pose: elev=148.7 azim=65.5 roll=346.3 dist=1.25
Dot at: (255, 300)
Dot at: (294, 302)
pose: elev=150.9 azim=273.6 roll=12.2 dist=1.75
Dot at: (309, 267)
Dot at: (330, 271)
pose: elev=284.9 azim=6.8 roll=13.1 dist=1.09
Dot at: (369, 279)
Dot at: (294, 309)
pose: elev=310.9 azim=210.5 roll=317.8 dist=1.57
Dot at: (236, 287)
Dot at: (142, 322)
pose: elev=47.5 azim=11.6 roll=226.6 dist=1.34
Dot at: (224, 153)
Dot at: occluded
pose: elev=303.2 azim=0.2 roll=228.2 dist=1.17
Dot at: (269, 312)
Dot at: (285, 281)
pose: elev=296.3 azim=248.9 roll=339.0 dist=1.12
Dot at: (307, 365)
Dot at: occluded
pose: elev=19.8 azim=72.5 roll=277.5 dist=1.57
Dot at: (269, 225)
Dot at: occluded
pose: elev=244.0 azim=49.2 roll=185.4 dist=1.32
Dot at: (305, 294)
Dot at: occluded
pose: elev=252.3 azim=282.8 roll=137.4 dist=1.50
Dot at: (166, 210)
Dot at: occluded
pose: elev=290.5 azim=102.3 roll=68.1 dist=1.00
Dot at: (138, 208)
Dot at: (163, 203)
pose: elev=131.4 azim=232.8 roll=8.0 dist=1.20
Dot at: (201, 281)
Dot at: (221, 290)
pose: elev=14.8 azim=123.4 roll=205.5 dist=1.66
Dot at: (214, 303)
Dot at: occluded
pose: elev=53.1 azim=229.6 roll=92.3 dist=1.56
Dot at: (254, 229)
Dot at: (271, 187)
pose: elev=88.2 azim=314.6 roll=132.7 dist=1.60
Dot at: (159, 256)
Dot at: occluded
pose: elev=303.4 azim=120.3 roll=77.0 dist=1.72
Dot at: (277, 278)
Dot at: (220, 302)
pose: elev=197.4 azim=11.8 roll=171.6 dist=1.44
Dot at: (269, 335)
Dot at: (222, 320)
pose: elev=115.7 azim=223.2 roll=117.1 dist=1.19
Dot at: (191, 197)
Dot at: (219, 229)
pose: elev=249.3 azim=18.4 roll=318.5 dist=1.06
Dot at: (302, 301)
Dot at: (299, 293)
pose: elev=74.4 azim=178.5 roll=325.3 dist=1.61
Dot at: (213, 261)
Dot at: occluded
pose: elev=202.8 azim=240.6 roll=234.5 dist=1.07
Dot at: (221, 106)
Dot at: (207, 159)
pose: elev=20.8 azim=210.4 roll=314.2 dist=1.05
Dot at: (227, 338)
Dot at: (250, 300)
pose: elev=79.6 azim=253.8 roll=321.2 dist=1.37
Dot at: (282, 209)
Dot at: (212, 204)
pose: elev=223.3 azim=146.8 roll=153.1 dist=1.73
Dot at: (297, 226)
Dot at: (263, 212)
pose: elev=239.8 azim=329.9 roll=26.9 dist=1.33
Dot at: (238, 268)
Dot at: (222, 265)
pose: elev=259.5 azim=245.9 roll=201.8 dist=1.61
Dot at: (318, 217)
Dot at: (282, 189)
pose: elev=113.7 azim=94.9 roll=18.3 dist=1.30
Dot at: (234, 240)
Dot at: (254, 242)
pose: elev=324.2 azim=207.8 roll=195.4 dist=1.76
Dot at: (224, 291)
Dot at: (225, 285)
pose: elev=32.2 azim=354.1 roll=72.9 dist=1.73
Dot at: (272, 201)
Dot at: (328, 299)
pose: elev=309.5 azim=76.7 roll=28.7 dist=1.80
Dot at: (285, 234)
# # # #
- **What is required**: Copy every line above word for word, without changing any character.

- **Exercise result**:
pose: elev=148.7 azim=65.5 roll=346.3 dist=1.25
Dot at: (255, 300)
Dot at: (294, 302)
pose: elev=150.9 azim=273.6 roll=12.2 dist=1.75
Dot at: (309, 267)
Dot at: (330, 271)
pose: elev=284.9 azim=6.8 roll=13.1 dist=1.09
Dot at: (369, 279)
Dot at: (294, 309)
pose: elev=310.9 azim=210.5 roll=317.8 dist=1.57
Dot at: (236, 287)
Dot at: (142, 322)
pose: elev=47.5 azim=11.6 roll=226.6 dist=1.34
Dot at: (224, 153)
Dot at: occluded
pose: elev=303.2 azim=0.2 roll=228.2 dist=1.17
Dot at: (269, 312)
Dot at: (285, 281)
pose: elev=296.3 azim=248.9 roll=339.0 dist=1.12
Dot at: (307, 365)
Dot at: occluded
pose: elev=19.8 azim=72.5 roll=277.5 dist=1.57
Dot at: (269, 225)
Dot at: occluded
pose: elev=244.0 azim=49.2 roll=185.4 dist=1.32
Dot at: (305, 294)
Dot at: occluded
pose: elev=252.3 azim=282.8 roll=137.4 dist=1.50
Dot at: (166, 210)
Dot at: occluded
pose: elev=290.5 azim=102.3 roll=68.1 dist=1.00
Dot at: (138, 208)
Dot at: (163, 203)
pose: elev=131.4 azim=232.8 roll=8.0 dist=1.20
Dot at: (201, 281)
Dot at: (221, 290)
pose: elev=14.8 azim=123.4 roll=205.5 dist=1.66
Dot at: (214, 303)
Dot at: occluded
pose: elev=53.1 azim=229.6 roll=92.3 dist=1.56
Dot at: (254, 229)
Dot at: (271, 187)
pose: elev=88.2 azim=314.6 roll=132.7 dist=1.60
Dot at: (159, 256)
Dot at: occluded
pose: elev=303.4 azim=120.3 roll=77.0 dist=1.72
Dot at: (277, 278)
Dot at: (220, 302)
pose: elev=197.4 azim=11.8 roll=171.6 dist=1.44
Dot at: (269, 335)
Dot at: (222, 320)
pose: elev=115.7 azim=223.2 roll=117.1 dist=1.19
Dot at: (191, 197)
Dot at: (219, 229)
pose: elev=249.3 azim=18.4 roll=318.5 dist=1.06
Dot at: (302, 301)
Dot at: (299, 293)
pose: elev=74.4 azim=178.5 roll=325.3 dist=1.61
Dot at: (213, 261)
Dot at: occluded
pose: elev=202.8 azim=240.6 roll=234.5 dist=1.07
Dot at: (221, 106)
Dot at: (207, 159)
pose: elev=20.8 azim=210.4 roll=314.2 dist=1.05
Dot at: (227, 338)
Dot at: (250, 300)
pose: elev=79.6 azim=253.8 roll=321.2 dist=1.37
Dot at: (282, 209)
Dot at: (212, 204)
pose: elev=223.3 azim=146.8 roll=153.1 dist=1.73
Dot at: (297, 226)
Dot at: (263, 212)
pose: elev=239.8 azim=329.9 roll=26.9 dist=1.33
Dot at: (238, 268)
Dot at: (222, 265)
pose: elev=259.5 azim=245.9 roll=201.8 dist=1.61
Dot at: (318, 217)
Dot at: (282, 189)
pose: elev=113.7 azim=94.9 roll=18.3 dist=1.30
Dot at: (234, 240)
Dot at: (254, 242)
pose: elev=324.2 azim=207.8 roll=195.4 dist=1.76
Dot at: (224, 291)
Dot at: (225, 285)
pose: elev=32.2 azim=354.1 roll=72.9 dist=1.73
Dot at: (272, 201)
Dot at: (328, 299)
pose: elev=309.5 azim=76.7 roll=28.7 dist=1.80
Dot at: (285, 234)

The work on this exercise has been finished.